Assignment:
Pick out every line in the items that contains the string "Lianyungang", and reproduce each such line. The match is case-sensitive.

Provided data:
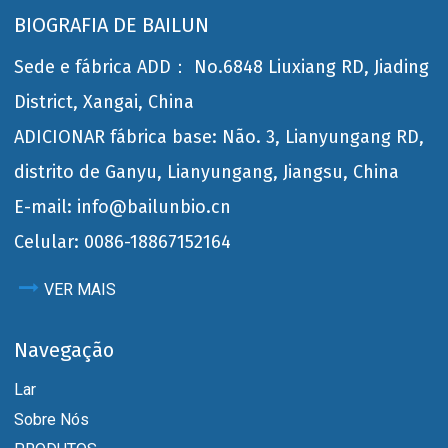
BIOGRAFIA DE BAILUN
Sede e fábrica ADD： No.6848 Liuxiang RD, Jiading
District, Xangai, China
ADICIONAR fábrica base: Não. 3, Lianyungang RD,
distrito de Ganyu, Lianyungang, Jiangsu, China
E-mail: info@bailunbio.cn
Celular: 0086-18867152164
VER MAIS
Navegação
Lar
Sobre Nós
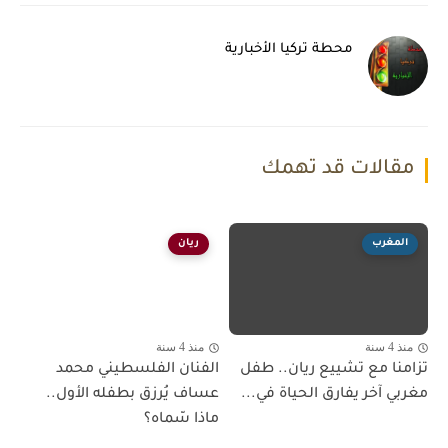
محطة تركيا الأخبارية
مقالات قد تهمك
المغرب
ريان
منذ 4 سنة
منذ 4 سنة
تزامنا مع تشييع ريان.. طفل
الفنان الفلسطيني محمد
مغربي آخر يفارق الحياة في...
عساف يُرزق بطفله الأول..
ماذا سّماه؟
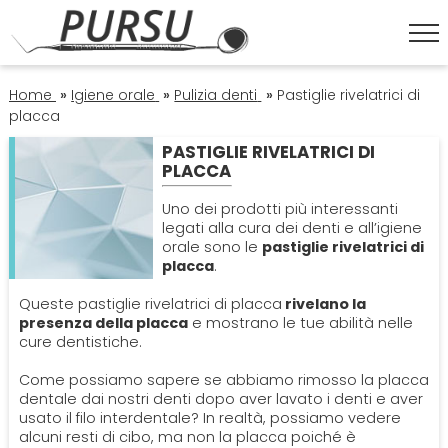
HOME
Home
»
Igiene orale
»
Pulizia denti
»
Pastiglie rivelatrici di
placca
PASTIGLIE RIVELATRICI DI
ESTETICA DENTALE
PLACCA
Corona Dentale
Uno dei prodotti più interessanti
IGIENE ORALE
legati alla cura dei denti e all’igiene
orale sono le
pastiglie rivelatrici di
Faccette Dentali
Igiene Orale
placca
.
OPERATORI
Queste pastiglie rivelatrici di placca
rivelano la
Sbiancamento Denti
Lavare I Denti
Dentisti
presenza della placca
e mostrano le tue abilità nelle
ORTODONZIA
cure dentistiche.
Pulizia Denti
Impianto Dentale
Apparecchio
Come possiamo sapere se abbiamo rimosso la placca
PATOLOGIE
dentale dai nostri denti dopo aver lavato i denti e aver
usato il filo interdentale? In realtà, possiamo vedere
Sbiancamento Denti
Endodonzia
Bruxismo
alcuni resti di cibo, ma non la placca poiché è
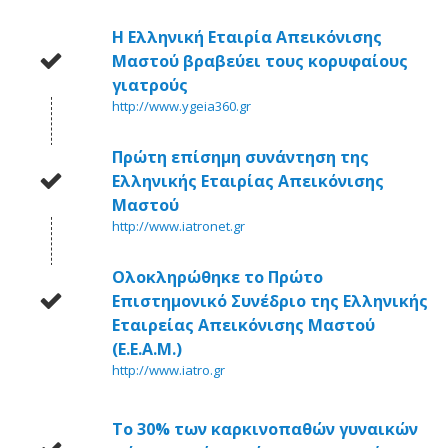
Η Ελληνική Εταιρία Απεικόνισης
Μαστού βραβεύει τους κορυφαίους
γιατρούς
http://www.ygeia360.gr
Πρώτη επίσημη συνάντηση της
Ελληνικής Εταιρίας Απεικόνισης
Μαστού
http://www.iatronet.gr
Ολοκληρώθηκε το Πρώτο
Επιστημονικό Συνέδριο της Ελληνικής
Εταιρείας Απεικόνισης Μαστού
(Ε.Ε.Α.Μ.)
http://www.iatro.gr
Το 30% των καρκινοπαθών γυναικών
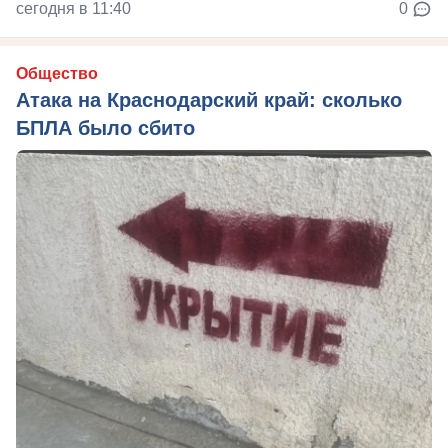
сегодня в 11:40
0
Общество
Атака на Краснодарский край: сколько
БПЛА было сбито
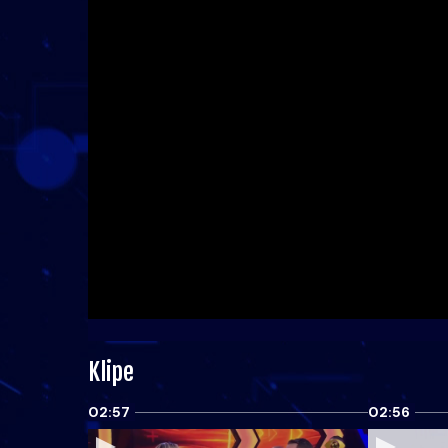
Klipe
02:57
02:56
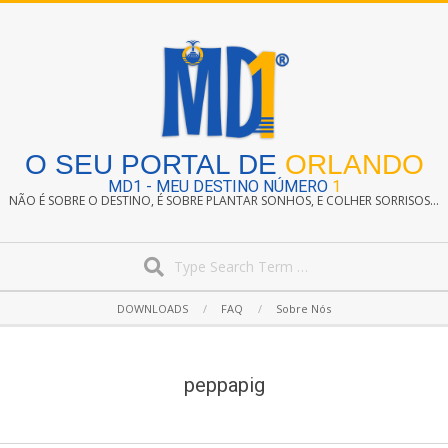
Skip
to
content
O SEU PORTAL DE
ORLANDO
MD1 - MEU DESTINO NÚMERO
1
NÃO É SOBRE O DESTINO, É SOBRE PLANTAR SONHOS, E COLHER SORRISOS...
Search
Secondary
DOWNLOADS
FAQ
Sobre Nós
Navigation
Menu
peppapig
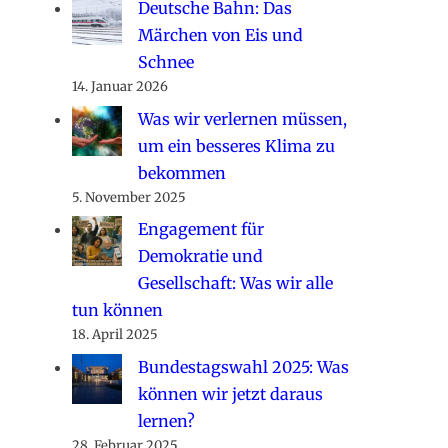
Deutsche Bahn: Das
Märchen von Eis und
Schnee
14. Januar 2026
Was wir verlernen müssen,
um ein besseres Klima zu
bekommen
5. November 2025
Engagement für
Demokratie und
Gesellschaft: Was wir alle
tun können
18. April 2025
Bundestagswahl 2025: Was
können wir jetzt daraus
lernen?
28. Februar 2025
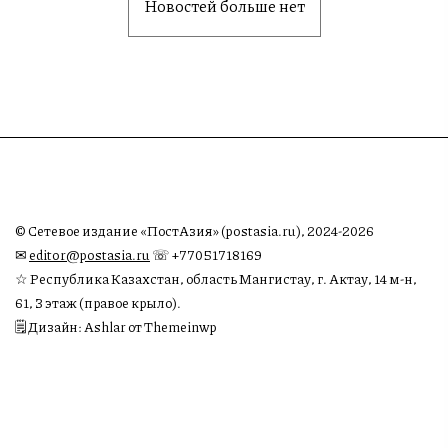
Новостей больше нет
© Сетевое издание «ПостАзия» (postasia.ru), 2024-2026
✉︎
editor@postasia.ru
☏ +77051718169
☆ Республика Казахстан, область Мангистау, г. Актау, 14 м-н,
61, 3 этаж (правое крыло).
🗒 Дизайн: Ashlar от Themeinwp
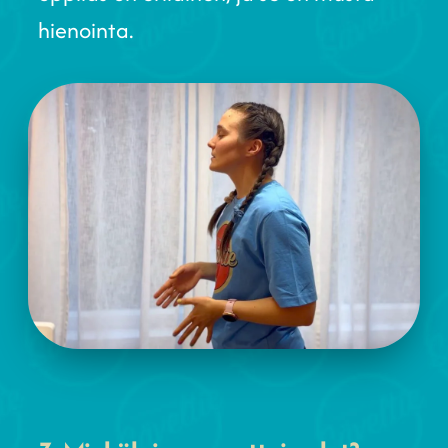
hienointa.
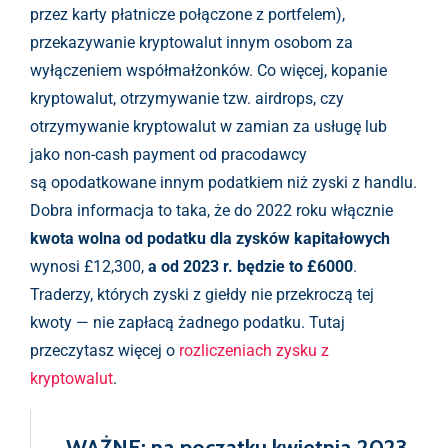
przez karty płatnicze połączone z portfelem),
przekazywanie kryptowalut innym osobom za
wyłączeniem współmałżonków. Co więcej, kopanie
kryptowalut, otrzymywanie tzw. airdrops, czy
otrzymywanie kryptowalut w zamian za usługę lub
jako non-cash payment od pracodawcy
są opodatkowane innym podatkiem niż zyski z handlu.
Dobra informacja to taka, że do 2022 roku włącznie
kwota wolna od podatku dla zysków kapitałowych
wynosi £12,300,
a od 2023 r. będzie to £6000
.
Traderzy, których zyski z giełdy nie przekroczą tej
kwoty — nie zapłacą żadnego podatku. Tutaj
przeczytasz więcej o
rozliczeniach zysku z
kryptowalut
.
WAŻNE: na początku kwietnia 2023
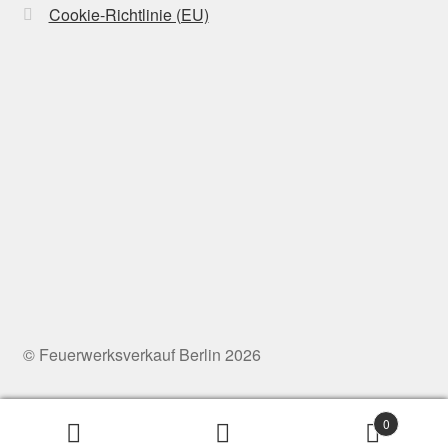
Cookie-Richtlinie (EU)
© Feuerwerksverkauf Berlin 2026
0
Suchen
Suchen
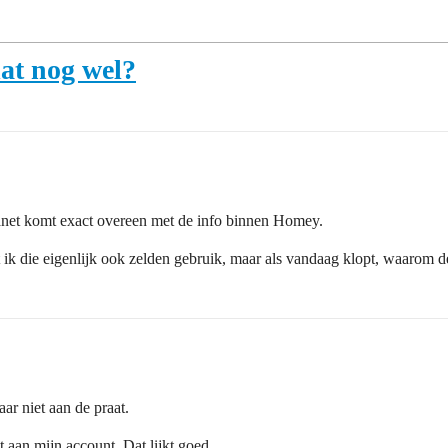
dat nog wel?
lanet komt exact overeen met de info binnen Homey.
 ik die eigenlijk ook zelden gebruik, maar als vandaag klopt, waarom de
ar niet aan de praat.
 aan mijn account. Dat lijkt goed.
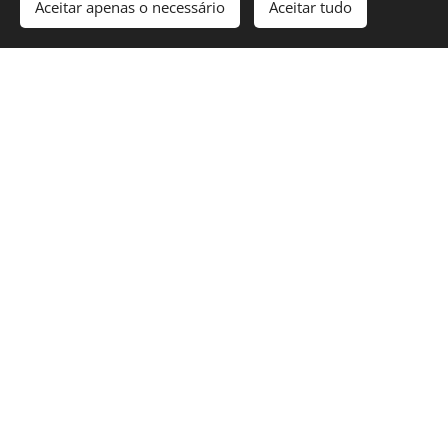
Violet
Sara Prata
Aceitar apenas o necessário
Aceitar tudo
Edna
Carla Garcia
Scotty
Luís Barros
Bud
Daniel Alves
Jackie (pianista)
Gustavo Teixeira
agradecimentos
Ana Figueira, António Dias, Catarina Gouveia, Eugénio Roque,
Fernando Santos, Manuel Bravo, Marilda Parente, Renato
Azambujo,
Ayer, Centro de Documentação da Embaixada EUA, Eristoff,
Museu da Rádio, Luzeiro
M/16 anos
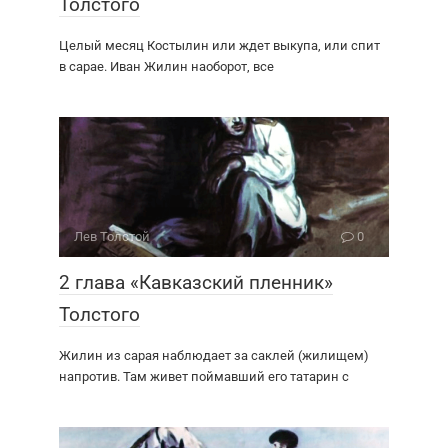
Толстого
Целый месяц Костылин или ждет выкупа, или спит
в сарае. Иван Жилин наоборот, все
Лев Толстой
0
2 глава «Кавказский пленник»
Толстого
Жилин из сарая наблюдает за саклей (жилищем)
напротив. Там живет поймавший его татарин с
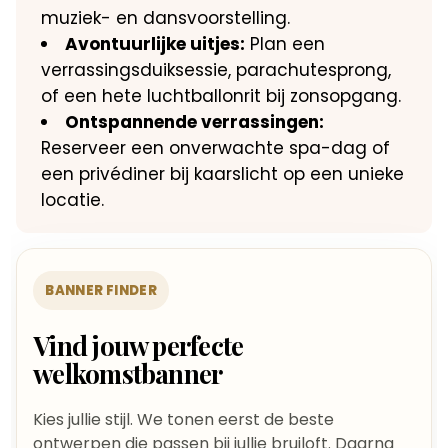
muziek- en dansvoorstelling.
Avontuurlijke uitjes:
Plan een
verrassingsduiksessie, parachutesprong,
of een hete luchtballonrit bij zonsopgang.
Ontspannende verrassingen:
Reserveer een onverwachte spa-dag of
een privédiner bij kaarslicht op een unieke
locatie.
BANNER FINDER
Vind jouw perfecte
welkomstbanner
Kies jullie stijl. We tonen eerst de beste
ontwerpen die passen bij jullie bruiloft. Daarna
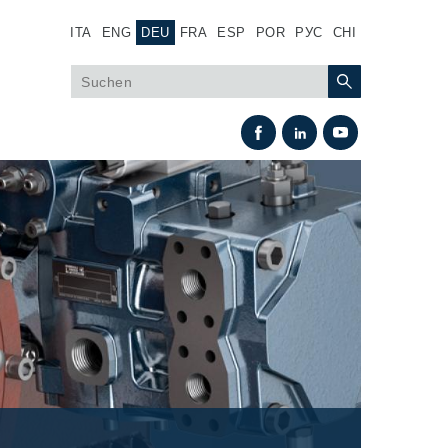
ITA
ENG
DEU
FRA
ESP
POR
РУС
CHI
Wärmeaustausch
Lüfter Steuerungssystem Fan Drive
Wärmetauscher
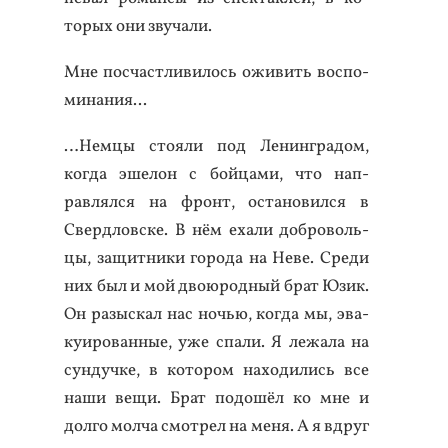
торых они зву­чали.
Мне пос­час­тли­вилось ожи­вить вос­по­
мина­ния...
…Нем­цы сто­яли под Ле­нин­гра­дом,
ког­да эше­лон с бой­ца­ми, что нап­
равлял­ся на фронт, ос­та­новил­ся в
Свер­дловске. В нём еха­ли доб­ро­воль­
цы, за­щит­ни­ки го­рода на Не­ве. Сре­ди
них был и мой дво­юрод­ный брат Юзик.
Он ра­зыс­кал нас ночью, ког­да мы, эва­
ку­иро­ван­ные, уже спа­ли. Я ле­жала на
сун­дучке, в ко­тором на­ходи­лись все
на­ши ве­щи. Брат по­дошёл ко мне и
дол­го мол­ча смот­рел на ме­ня. А я вдруг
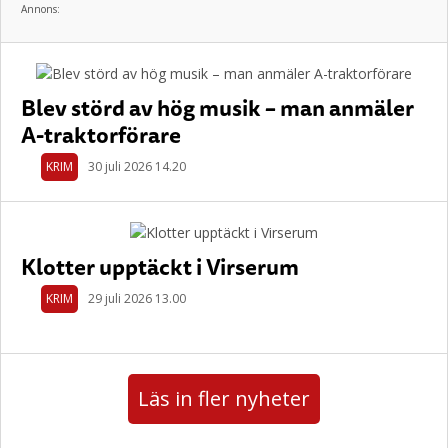
Annons:
Blev störd av hög musik – man anmäler
A-traktorförare
KRIM
30 juli 2026 14.20
Klotter upptäckt i Virserum
KRIM
29 juli 2026 13.00
Läs in fler nyheter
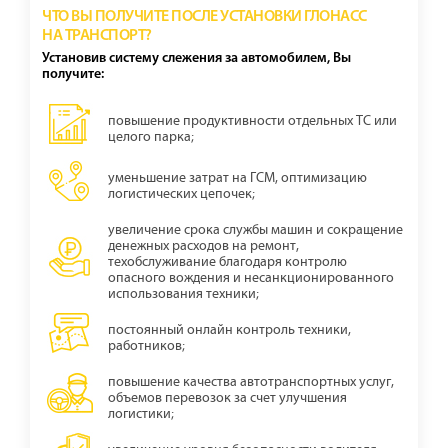
ЧТО ВЫ ПОЛУЧИТЕ ПОСЛЕ УСТАНОВКИ ГЛОНАСС
НА ТРАНСПОРТ?
Установив систему слежения за автомобилем, Вы
получите:
повышение продуктивности отдельных ТС или
целого парка;
уменьшение затрат на ГСМ, оптимизацию
логистических цепочек;
увеличение срока службы машин и сокращение
денежных расходов на ремонт,
техобслуживание благодаря контролю
опасного вождения и несанкционированного
использования техники;
постоянный онлайн контроль техники,
работников;
повышение качества автотранспортных услуг,
объемов перевозок за счет улучшения
логистики;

Answer section:
ADICIONAR fábrica base: Não. 3, Lianyungang RD,
distrito de Ganyu, Lianyungang, Jiangsu, China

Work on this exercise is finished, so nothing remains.